═════ Task data ═════
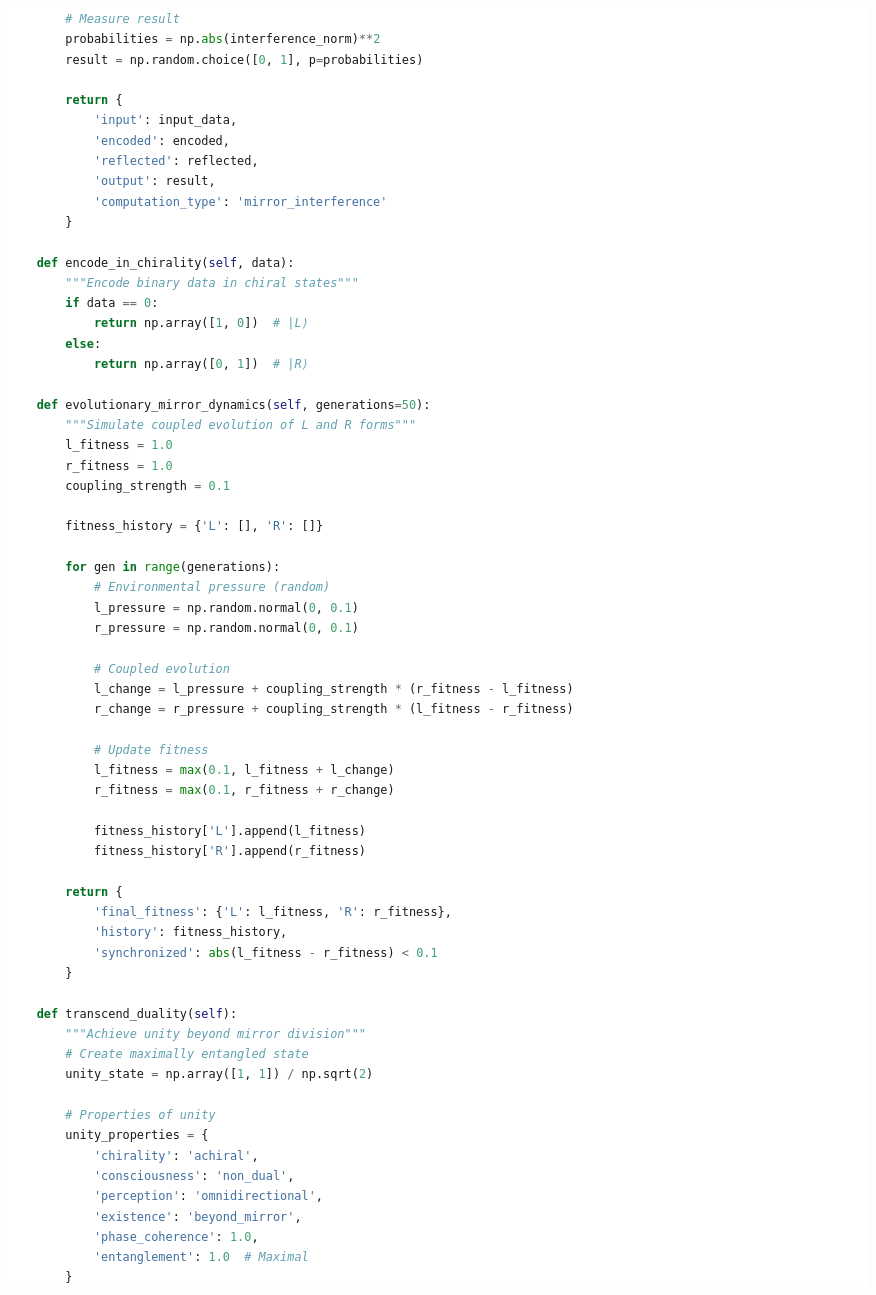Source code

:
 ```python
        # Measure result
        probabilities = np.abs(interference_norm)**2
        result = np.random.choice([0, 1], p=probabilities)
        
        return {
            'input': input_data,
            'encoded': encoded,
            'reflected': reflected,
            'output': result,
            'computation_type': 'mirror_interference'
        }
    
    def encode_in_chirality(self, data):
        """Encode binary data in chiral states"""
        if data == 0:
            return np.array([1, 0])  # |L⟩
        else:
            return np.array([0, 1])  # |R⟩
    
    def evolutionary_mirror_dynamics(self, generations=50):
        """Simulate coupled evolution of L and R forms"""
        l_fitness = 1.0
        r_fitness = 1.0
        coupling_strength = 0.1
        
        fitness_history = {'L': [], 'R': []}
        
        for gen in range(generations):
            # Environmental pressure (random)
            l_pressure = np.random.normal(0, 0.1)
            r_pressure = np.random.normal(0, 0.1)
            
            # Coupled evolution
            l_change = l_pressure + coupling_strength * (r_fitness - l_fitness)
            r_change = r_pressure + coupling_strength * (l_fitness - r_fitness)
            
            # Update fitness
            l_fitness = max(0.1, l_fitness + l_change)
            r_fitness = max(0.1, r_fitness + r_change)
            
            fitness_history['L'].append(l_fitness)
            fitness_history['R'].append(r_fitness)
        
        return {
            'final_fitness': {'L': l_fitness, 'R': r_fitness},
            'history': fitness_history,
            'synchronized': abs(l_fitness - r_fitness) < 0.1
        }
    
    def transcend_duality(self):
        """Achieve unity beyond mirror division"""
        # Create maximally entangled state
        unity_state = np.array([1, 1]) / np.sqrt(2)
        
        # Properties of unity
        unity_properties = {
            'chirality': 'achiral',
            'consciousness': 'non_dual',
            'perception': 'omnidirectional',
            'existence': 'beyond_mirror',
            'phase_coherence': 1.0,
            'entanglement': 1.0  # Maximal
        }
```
═════
═════ Task data ═════
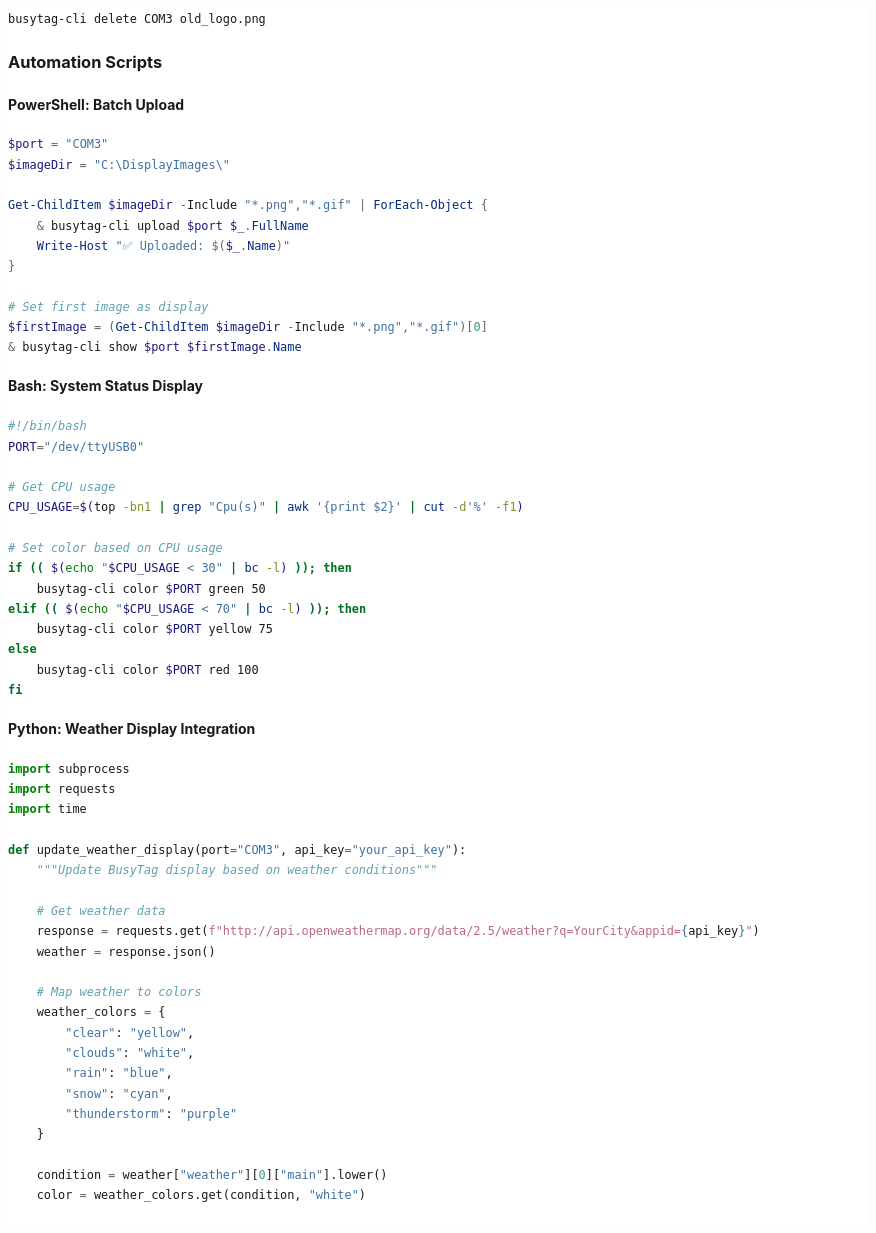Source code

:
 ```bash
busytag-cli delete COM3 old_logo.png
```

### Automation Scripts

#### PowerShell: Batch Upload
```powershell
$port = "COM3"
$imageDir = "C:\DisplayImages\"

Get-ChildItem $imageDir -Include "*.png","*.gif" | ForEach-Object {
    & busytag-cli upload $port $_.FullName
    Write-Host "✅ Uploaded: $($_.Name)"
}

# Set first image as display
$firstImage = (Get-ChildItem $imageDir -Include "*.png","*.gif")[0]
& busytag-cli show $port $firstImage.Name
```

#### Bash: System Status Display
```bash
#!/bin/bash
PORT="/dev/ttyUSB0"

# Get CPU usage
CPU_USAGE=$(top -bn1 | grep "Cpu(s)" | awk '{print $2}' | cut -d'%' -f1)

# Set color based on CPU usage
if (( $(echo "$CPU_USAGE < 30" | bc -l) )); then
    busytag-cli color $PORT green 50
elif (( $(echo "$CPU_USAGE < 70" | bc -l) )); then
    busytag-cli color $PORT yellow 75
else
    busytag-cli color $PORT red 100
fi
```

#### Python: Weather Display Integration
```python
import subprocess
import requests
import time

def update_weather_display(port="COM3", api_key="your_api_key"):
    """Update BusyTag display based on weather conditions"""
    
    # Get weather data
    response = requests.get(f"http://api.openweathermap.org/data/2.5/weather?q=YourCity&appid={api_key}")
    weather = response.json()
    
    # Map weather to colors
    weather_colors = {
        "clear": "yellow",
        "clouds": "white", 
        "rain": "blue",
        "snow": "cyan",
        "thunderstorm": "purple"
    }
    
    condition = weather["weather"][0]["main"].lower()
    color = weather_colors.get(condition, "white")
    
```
═════
Your objective | Those lines of the records that contain the string "then" should be identified and copied.

Task result |
if (( $(echo "$CPU_USAGE < 30" | bc -l) )); then
elif (( $(echo "$CPU_USAGE < 70" | bc -l) )); then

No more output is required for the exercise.